Difficile de connaître le nombre exact de femmes victimes de violences sexuelles en Israël. L’année dernière, l’ARCCI a reçu 43 000 appels, dont 14% ont débouché sur le dépôt d’une plainte. Selon les chiffres d’une unité spéciale mise en place par l’armée israélienne pour soutenir les victimes, 802 incidents ont été rapportés en 2016 au sein de l’institution, dont 10% ont conduit à une enquête ou à une action en justice. «Ce qu’il faut comprendre, c’est qu’il y a beaucoup de cas mineurs», précise Orit Sulitzeanu. Parfois, les soldates qui s’adressent à l’ARCCI n’ont reçu que des SMS. Ces messages ne sont pas forcément à caractère sexuel. Mais les jeunes femmes veulent savoir comment réagir. «Ce qu’il faut comprendre aussi, c’est que la plupart des femmes ne veulent pas confronter leur agresseur ni avoir à raconter encore et encore leur histoire devant un tribunal, elles souhaitent seulement que le harcèlement ou les abus cessent», ajoute-t-elle.

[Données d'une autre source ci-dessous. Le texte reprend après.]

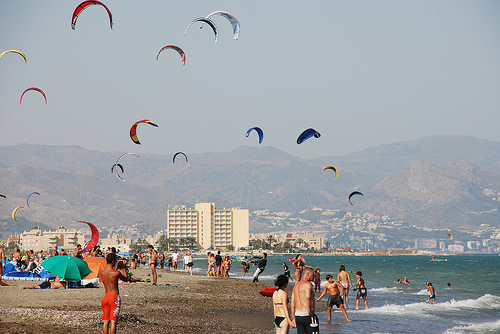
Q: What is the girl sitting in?
A: Car.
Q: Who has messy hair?
A: The girl.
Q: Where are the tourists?
A: On beach.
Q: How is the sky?
A: Dull.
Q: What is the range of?
A: Mountains.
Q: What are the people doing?
A: Flying kites.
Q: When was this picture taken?
A: Daytime.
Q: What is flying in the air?
A: Kites.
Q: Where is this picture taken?
A: At the beach.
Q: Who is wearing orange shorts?
A: The man in the front.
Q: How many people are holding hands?
A: Two.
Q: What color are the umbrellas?
A: Orange and teal.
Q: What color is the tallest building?
A: White.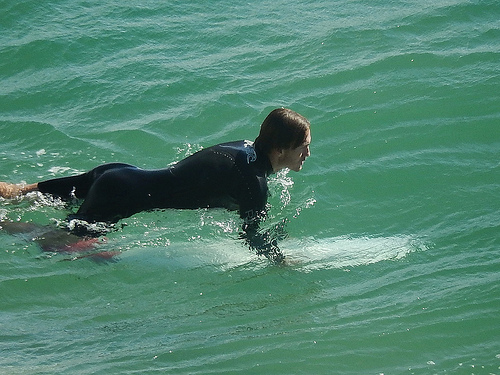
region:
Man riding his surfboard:
[25, 99, 460, 299]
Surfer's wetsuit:
[45, 142, 272, 229]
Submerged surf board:
[109, 217, 441, 297]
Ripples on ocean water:
[25, 25, 263, 143]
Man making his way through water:
[20, 135, 281, 260]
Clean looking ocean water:
[40, 286, 413, 371]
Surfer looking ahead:
[225, 96, 340, 231]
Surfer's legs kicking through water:
[7, 158, 164, 269]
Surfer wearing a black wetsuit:
[31, 106, 332, 244]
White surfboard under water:
[96, 210, 441, 300]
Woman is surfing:
[0, 90, 330, 300]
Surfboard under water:
[106, 225, 431, 280]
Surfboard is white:
[115, 220, 430, 290]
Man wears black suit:
[0, 93, 318, 299]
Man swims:
[7, 80, 327, 297]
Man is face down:
[0, 90, 325, 310]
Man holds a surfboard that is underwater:
[6, 79, 436, 314]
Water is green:
[0, 5, 496, 106]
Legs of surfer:
[0, 168, 45, 254]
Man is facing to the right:
[9, 90, 333, 305]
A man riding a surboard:
[1, 106, 431, 348]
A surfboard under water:
[91, 222, 441, 285]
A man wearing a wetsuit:
[20, 82, 371, 258]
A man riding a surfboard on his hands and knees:
[60, 107, 363, 312]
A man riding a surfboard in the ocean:
[6, 77, 438, 329]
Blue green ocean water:
[322, 27, 498, 179]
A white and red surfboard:
[75, 233, 470, 316]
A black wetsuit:
[33, 142, 268, 232]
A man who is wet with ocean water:
[62, 63, 341, 313]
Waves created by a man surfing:
[22, 142, 297, 249]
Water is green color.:
[315, 50, 447, 166]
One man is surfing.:
[83, 145, 234, 236]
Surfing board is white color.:
[302, 225, 397, 300]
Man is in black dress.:
[75, 140, 275, 230]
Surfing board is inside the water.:
[165, 221, 430, 291]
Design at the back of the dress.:
[230, 135, 255, 170]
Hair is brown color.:
[265, 115, 290, 135]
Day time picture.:
[30, 40, 455, 350]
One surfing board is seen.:
[310, 225, 435, 290]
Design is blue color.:
[212, 140, 258, 171]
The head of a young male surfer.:
[253, 104, 315, 175]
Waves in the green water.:
[54, 39, 310, 103]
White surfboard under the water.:
[43, 236, 421, 264]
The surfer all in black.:
[38, 131, 259, 263]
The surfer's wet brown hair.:
[260, 108, 310, 147]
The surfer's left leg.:
[2, 171, 39, 221]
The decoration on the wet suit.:
[219, 137, 256, 162]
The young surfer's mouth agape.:
[288, 155, 308, 172]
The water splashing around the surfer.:
[270, 176, 308, 213]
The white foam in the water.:
[48, 213, 117, 233]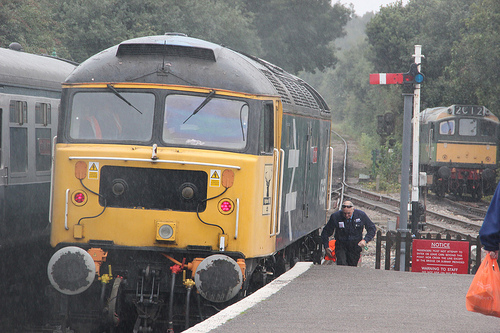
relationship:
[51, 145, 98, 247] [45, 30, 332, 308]
edge of train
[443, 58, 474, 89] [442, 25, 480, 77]
part of bush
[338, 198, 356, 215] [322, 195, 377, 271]
head of man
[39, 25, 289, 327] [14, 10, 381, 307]
front of train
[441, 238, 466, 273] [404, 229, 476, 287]
part of notice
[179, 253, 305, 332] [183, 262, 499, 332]
edge of platform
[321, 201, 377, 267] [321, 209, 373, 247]
man in jacket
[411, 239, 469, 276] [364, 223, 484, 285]
notice on fence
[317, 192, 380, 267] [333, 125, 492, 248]
man on tracks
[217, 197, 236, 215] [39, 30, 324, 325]
led light on right of train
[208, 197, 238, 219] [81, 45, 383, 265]
led light on train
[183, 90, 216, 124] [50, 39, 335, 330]
windshiel wiper on train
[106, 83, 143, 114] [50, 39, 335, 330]
windshiel wiper on train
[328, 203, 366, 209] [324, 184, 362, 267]
sunglasses on man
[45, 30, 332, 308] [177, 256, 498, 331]
train on platform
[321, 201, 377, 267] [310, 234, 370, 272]
man walking up stairs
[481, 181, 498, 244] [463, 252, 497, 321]
person holding bag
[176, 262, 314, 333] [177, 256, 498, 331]
line on platform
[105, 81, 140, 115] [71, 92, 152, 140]
windshiel wiper over window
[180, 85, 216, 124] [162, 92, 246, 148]
windshiel wiper over window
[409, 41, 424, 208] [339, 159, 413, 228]
post near tracks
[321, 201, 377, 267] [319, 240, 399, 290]
man walking up stairs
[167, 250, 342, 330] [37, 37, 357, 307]
line near train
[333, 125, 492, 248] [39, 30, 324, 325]
tracks behind train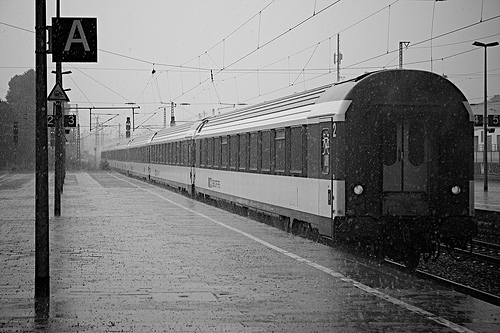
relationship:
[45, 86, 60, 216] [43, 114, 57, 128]
pole with numer 2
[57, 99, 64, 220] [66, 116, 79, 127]
pole with number 3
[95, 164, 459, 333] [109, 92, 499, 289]
strip near platform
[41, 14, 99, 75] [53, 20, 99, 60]
sign have letter a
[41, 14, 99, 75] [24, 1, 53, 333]
sign on post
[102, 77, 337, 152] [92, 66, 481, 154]
lines on train roof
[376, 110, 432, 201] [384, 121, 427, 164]
doors have windows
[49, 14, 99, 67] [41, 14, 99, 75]
sign have letter a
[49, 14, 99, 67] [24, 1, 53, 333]
sign on post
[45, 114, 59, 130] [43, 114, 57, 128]
sign with numer 2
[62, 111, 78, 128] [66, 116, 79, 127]
sign with number 3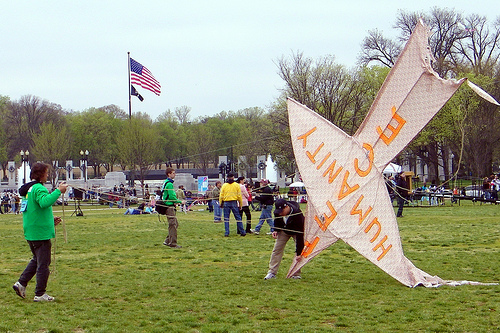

«Aujourd’hui, le combat ne se passe plus nécessairement au tribunal, mais sur Facebook ou dans les médias. C’est le reflet d’un changement social», constate Orit Sulitzeanu. La militante cite plusieurs exemples. En décembre 2016, une députée du parti HaBayit HaYehudi (Le Foyer Juif), Chagit Moriah-Gibor, poste un message sur Facebook dénonçant les agressions subies par plusieurs femmes «depuis des années» de la part d’un «député en exercice». «Les histoires s’accumulent et le silence est assourdissant (…) Le problème : le prix que ces femmes paieront est trop grand et elles ne sont pas prêtes à parler», écrit-elle. Le nom de l’élu en question, Nissan Slomiansky, 70 ans, ne tarde pas à fuiter. Lui dément les faits, mais il est tout de même poussé à la démission. Autre cas emblématique, celui du célèbre journaliste Ari Shavit, accusé d’harcèlement sexuel par une consoeur américaine dans un article publié en octobre 2016. «L’enquête policière a été close faute de preuves suffisantes, mais cela a ruiné sa carrière», souligne Orit Sulitzeanu.
* Le groupe Tzedek Tzedek rodfot a été lancé en décembre 2015 par Noga Shahar, Adi Eruz, Or Seri, Lilly Pergamenikov et Adi Noked-Weizman.